As ransomware attacks rise, these 5 tips may help protect you
Maybe I’m a cyber-security nerd, but once a month I like to back up my computer — on an external hard drive and in the cloud. While a long bike ride or trail run may help my Bay Area neighbors unwind, nothing helps me sleep better at night than a good hard-drive backup.
Ransomware attacks were up more than 400% in the third quarter of 2015 compared to a year earlier, according to Intel’s security research group McAfee Labs. The recent attack on Hollywood Presbyterian Medical Center highlights the risk to businesses and individuals from these types of scams.
How attacks happen
In a ransomware attack, criminals install malware on a device or network that uses encryption to lock files. The criminals then demand payment — frequently through Bitcoin — in order for the victim to regain access to the files being held hostage. Criminals prefer Bitcoin because it’s easy to use, fast, publicly available, decentralized, and provides a sense of heightened anonymity.

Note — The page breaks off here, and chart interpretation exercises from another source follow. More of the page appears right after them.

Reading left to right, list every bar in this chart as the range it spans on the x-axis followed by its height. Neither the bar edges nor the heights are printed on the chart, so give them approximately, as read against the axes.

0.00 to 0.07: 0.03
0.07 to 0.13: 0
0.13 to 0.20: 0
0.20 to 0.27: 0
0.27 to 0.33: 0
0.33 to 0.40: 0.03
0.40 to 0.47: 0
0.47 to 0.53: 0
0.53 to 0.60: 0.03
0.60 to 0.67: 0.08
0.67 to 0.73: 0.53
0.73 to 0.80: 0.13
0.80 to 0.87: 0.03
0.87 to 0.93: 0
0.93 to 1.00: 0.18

Attacks usually begin when an employee or individual visits an infected website or clicks on an infected popup ad, email, or email attachment.

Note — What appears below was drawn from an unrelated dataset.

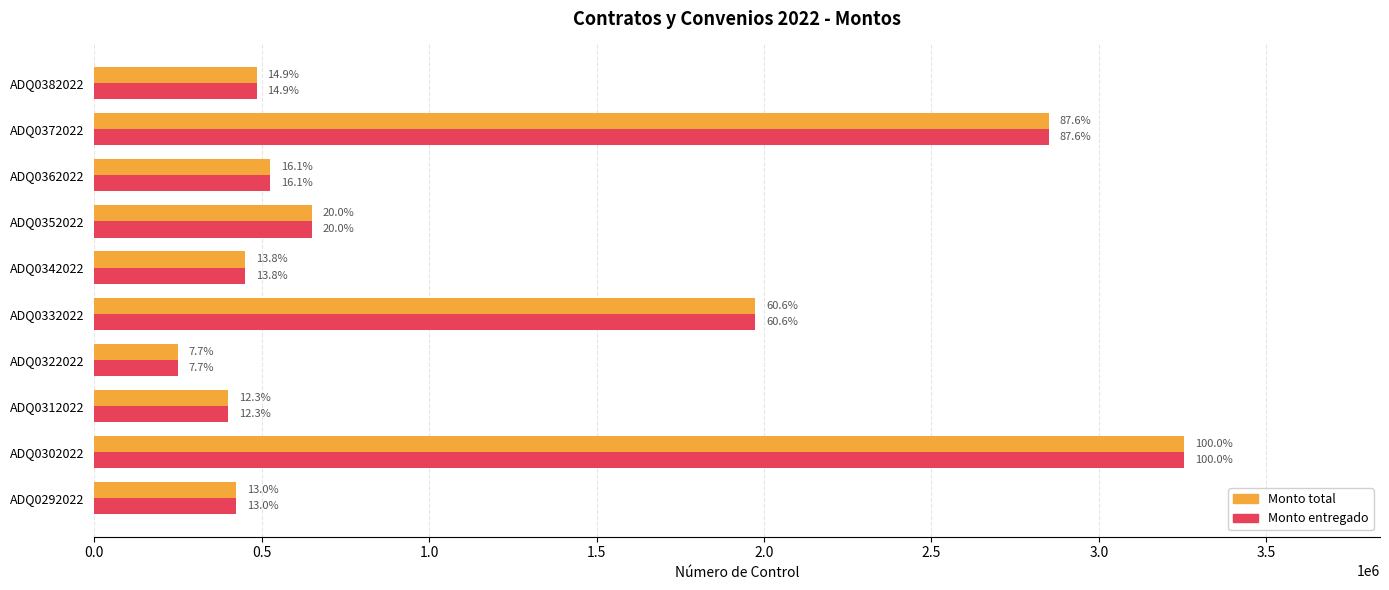

What are all the series names shown in the legend?

Monto total, Monto entregado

Beyond the ransom, which is usually $200 to $10,000, victims may also face costs of network mitigation, network countermeasures, loss of productivity, legal fees, IT services, and the purchase of credit monitoring services for employees or customers.
Routinely backing up the contents of computers is not only a best practice for computer security, it also helps reduce the effectiveness of a ransomware attack. If you have access to copies of your entire computer’s content on an external hard drive and in the cloud, then there is no need to pay a ransom to an attacker.
4 additional tips
In addition to frequently backing up computer content on an external hard drive and in the cloud, here are four other ways to help protect you and your business against ransomware:
- Install antivirus software and a firewall from a reputable company.
- Use automatic updates to help ensure you business’s antivirus software and firewall are protecting you against the most current threats.
- Enable popup blockers on your web browser to help avoid accidental clicks on popups, which are used routinely by criminals to spread malicious software.
- Educate employees about the risks and train them to be suspicious of unsolicited emails and avoid clicking on links or attachments in emails.